Medical School of Chinese PLA, Beijing, China.
Department of Biotherapeutic, the First Medical Center, Chinese PLA General Hospital, Beijing, China.
Cell Mol Immunol. 2021 Sep;18(9):2188-2198. doi: 10.1038/s41423-021-00749-x. Epub 2021 Aug 11.

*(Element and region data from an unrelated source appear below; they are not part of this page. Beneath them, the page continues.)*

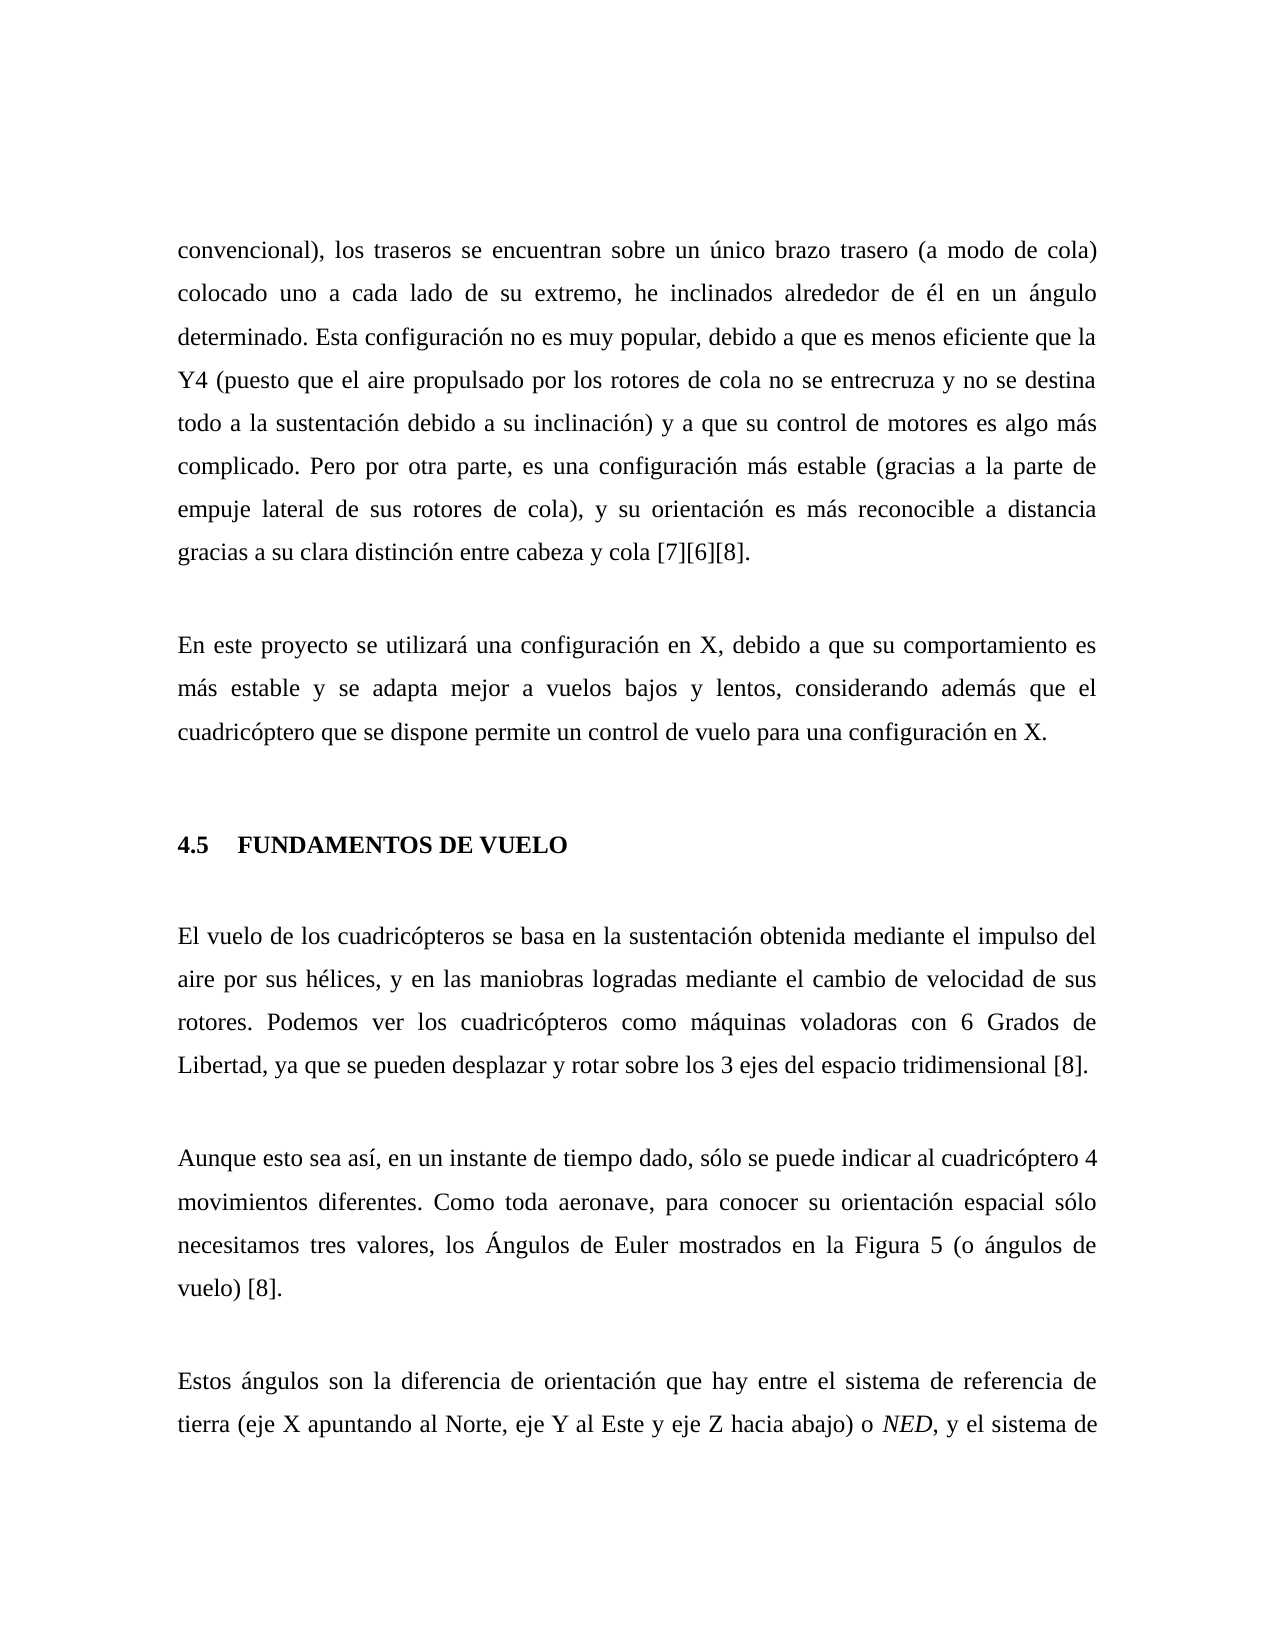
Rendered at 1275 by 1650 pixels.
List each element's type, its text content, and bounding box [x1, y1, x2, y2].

text El vuelo de los cuadricópteros se basa en la sustentación obtenida mediante el impulso del aire por sus hélices, y en las maniobras logradas mediante el cambio de velocidad de sus rotores. Podemos ver los cuadricópteros como máquinas voladoras con 6 Grados de Libertad, ya que se pueden desplazar y rotar sobre los 3 ejes del espacio tridimensional [8]. [177, 921, 1098, 1079]
text Aunque esto sea así, en un instante de tiempo dado, sólo se puede indicar al cuadricóptero 4 movimientos diferentes. Como toda aeronave, para conocer su orientación espacial sólo necesitamos tres valores, los Ángulos de Euler mostrados en la Figura 5 (o ángulos de vuelo) [8]. [177, 1143, 1098, 1302]
text En este proyecto se utilizará una configuración en X, debido a que su comportamiento es más estable y se adapta mejor a vuelos bajos y lentos, considerando además que el cuadricóptero que se dispone permite un control de vuelo para una configuración en X. [177, 630, 1098, 745]
text Estos ángulos son la diferencia de orientación que hay entre el sistema de referencia de tierra (eje X apuntando al Norte, eje Y al Este y eje Z hacia abajo) o NED, y el sistema de [177, 1366, 1098, 1438]
text convencional), los traseros se encuentran sobre un único brazo trasero (a modo de cola) colocado uno a cada lado de su extremo, he inclinados alrededor de él en un ángulo determinado. Esta configuración no es muy popular, debido a que es menos eficiente que la Y4 (puesto que el aire propulsado por los rotores de cola no se entrecruza y no se destina todo a la sustentación debido a su inclinación) y a que su control de motores es algo más complicado. Pero por otra parte, es una configuración más estable (gracias a la parte de empuje lateral de sus rotores de cola), y su orientación es más reconocible a distancia gracias a su clara distinción entre cabeza y cola [7][6][8]. [177, 235, 1098, 566]
subtitle FUNDAMENTOS DE VUELO [177, 831, 1098, 859]
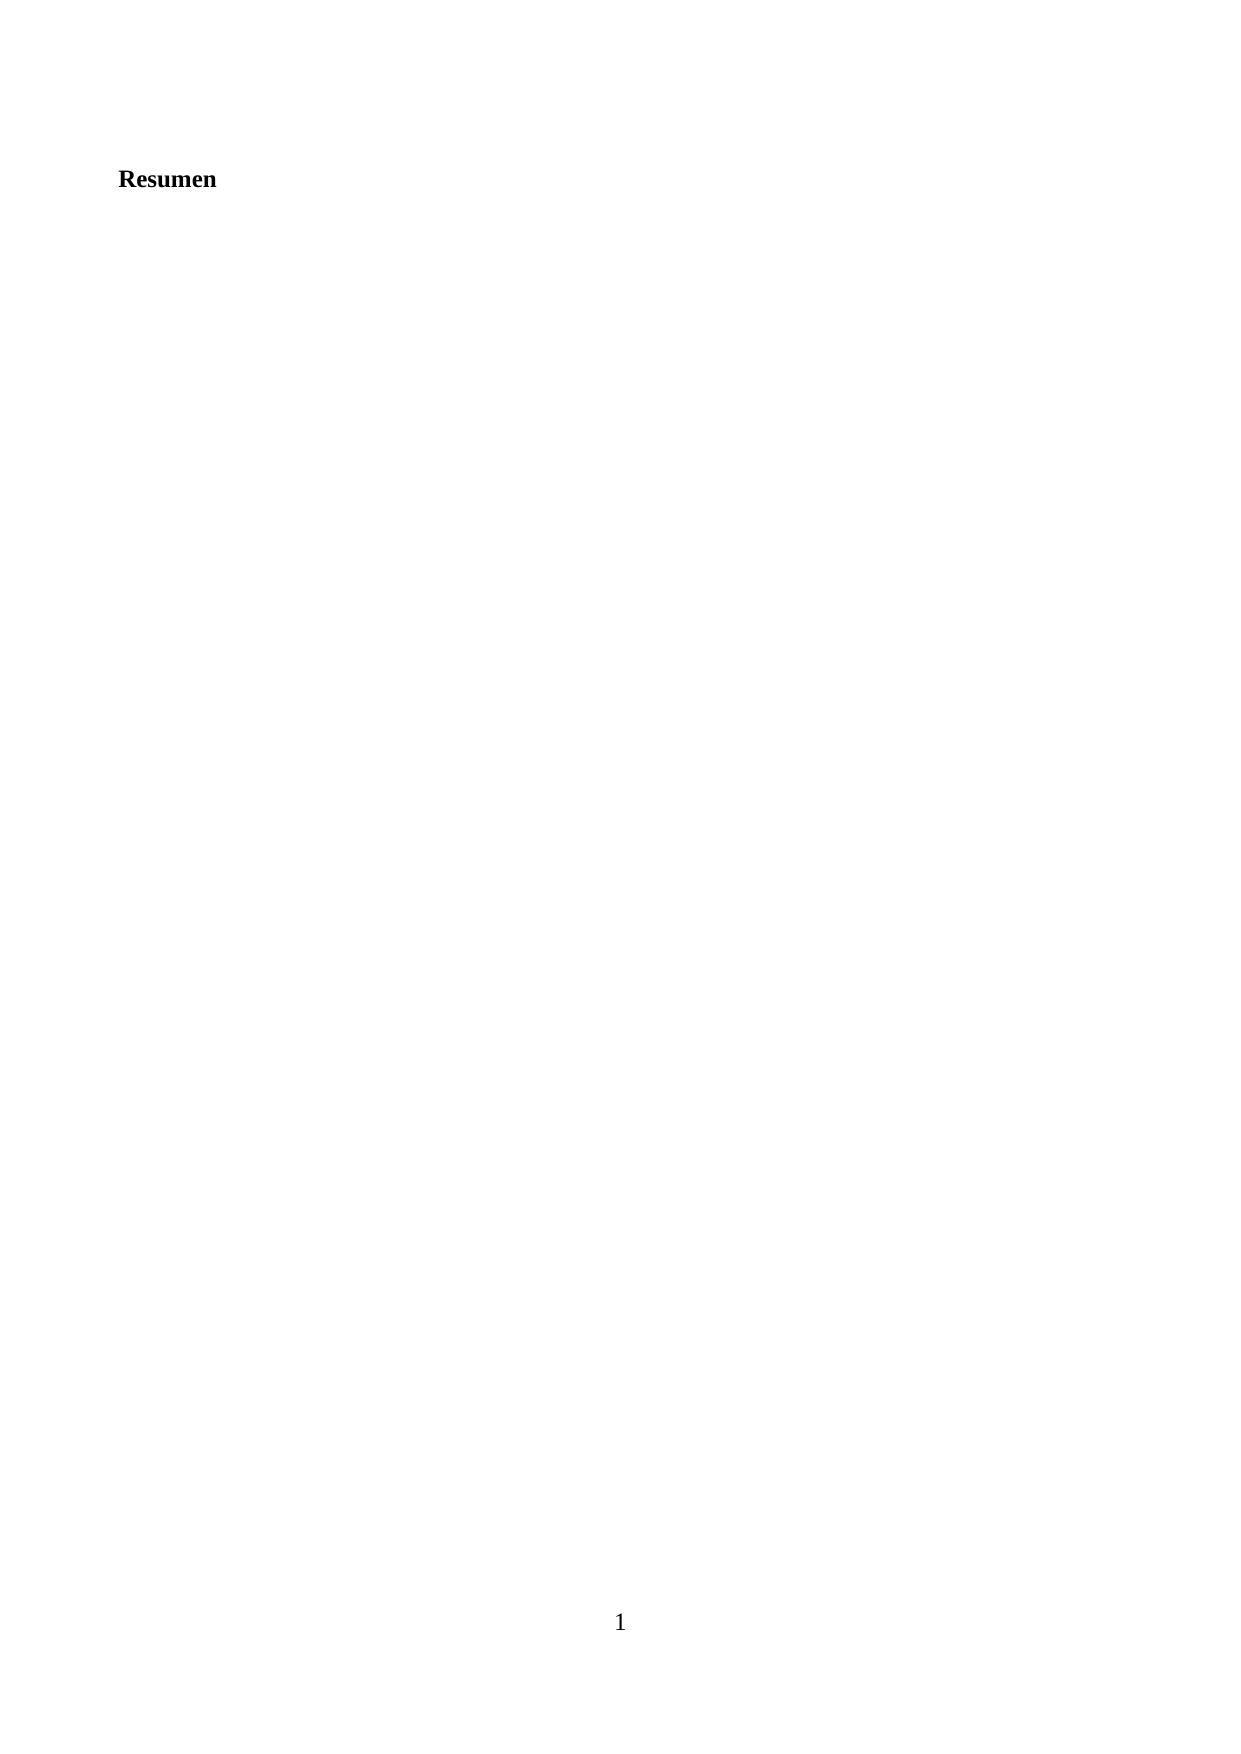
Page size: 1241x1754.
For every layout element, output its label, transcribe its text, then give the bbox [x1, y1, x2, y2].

text Resumen [118, 164, 1017, 193]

Programmed cell death protein-1 (PD-1)-mediated immunosuppression has been proposed to contribute to the limited clinical efficacy of chimeric antigen receptor T (CAR-T) cells in solid tumors. We generated PD-1 and T cell receptor (TCR) deficient mesothelin-specific CAR-T (MPTK-CAR-T) cells using CRISPR-Cas9 technology and evaluated them in a dose-escalation study. A total of 15 patients received one or more infusions of MPTK-CAR-T cells without prior lymphodepletion. No dose-limiting toxicity or unexpected adverse events were observed in any of the 15 patients. The best overall response was stable disease (2/15 patients). Circulating MPTK-CAR-T cells peaked at days 7-14 and became undetectable beyond 1 month. TCR-positive CAR-T cells rather than TCR-negative CAR-T cells were predominantly detected in effusion or peripheral blood from three patients after infusion. We further confirmed the reduced persistence of TCR-deficient CAR-T cells in animal models. Our results establish the preliminary feasibility and safety of CRISPR-engineered CAR-T cells with PD-1 disruption and suggest that the natural TCR plays an important role in the persistence of CAR-T cells when treating solid tumors.
程序性细胞死亡蛋白-1(PD-1)介导的免疫抑制被认为是嵌合抗原受体 T(CAR-T)细胞在实体瘤中临床疗效有限的原因。我们使用 CRISPR-Cas9 技术生成了 PD-1 和 T 细胞受体(TCR)缺失的间皮素特异性 CAR-T(MPTK-CAR-T)细胞,并在剂量递增研究中对其进行了评估。共有 15 名患者在没有预先进行淋巴耗竭的情况下接受了一次或多次 MPTK-CAR-T 细胞输注。在 15 名患者中,没有观察到剂量限制毒性或意外的不良事件。最佳总体反应为疾病稳定(2/15 名患者)。循环 MPTK-CAR-T 细胞在第 7-14 天达到峰值,并在 1 个月后无法检测到。输注后,三名患者的渗出液或外周血中主要检测到 TCR 阳性 CAR-T 细胞,而不是 TCR 阴性 CAR-T 细胞。我们进一步在动物模型中证实了 TCR 缺失的 CAR-T 细胞的持久性降低。我们的结果确立了具有 PD-1 缺失的 CRISPR 工程 CAR-T 细胞的初步可行性和安全性,并表明在治疗实体瘤时,天然 TCR 对 CAR-T 细胞的持久性起着重要作用。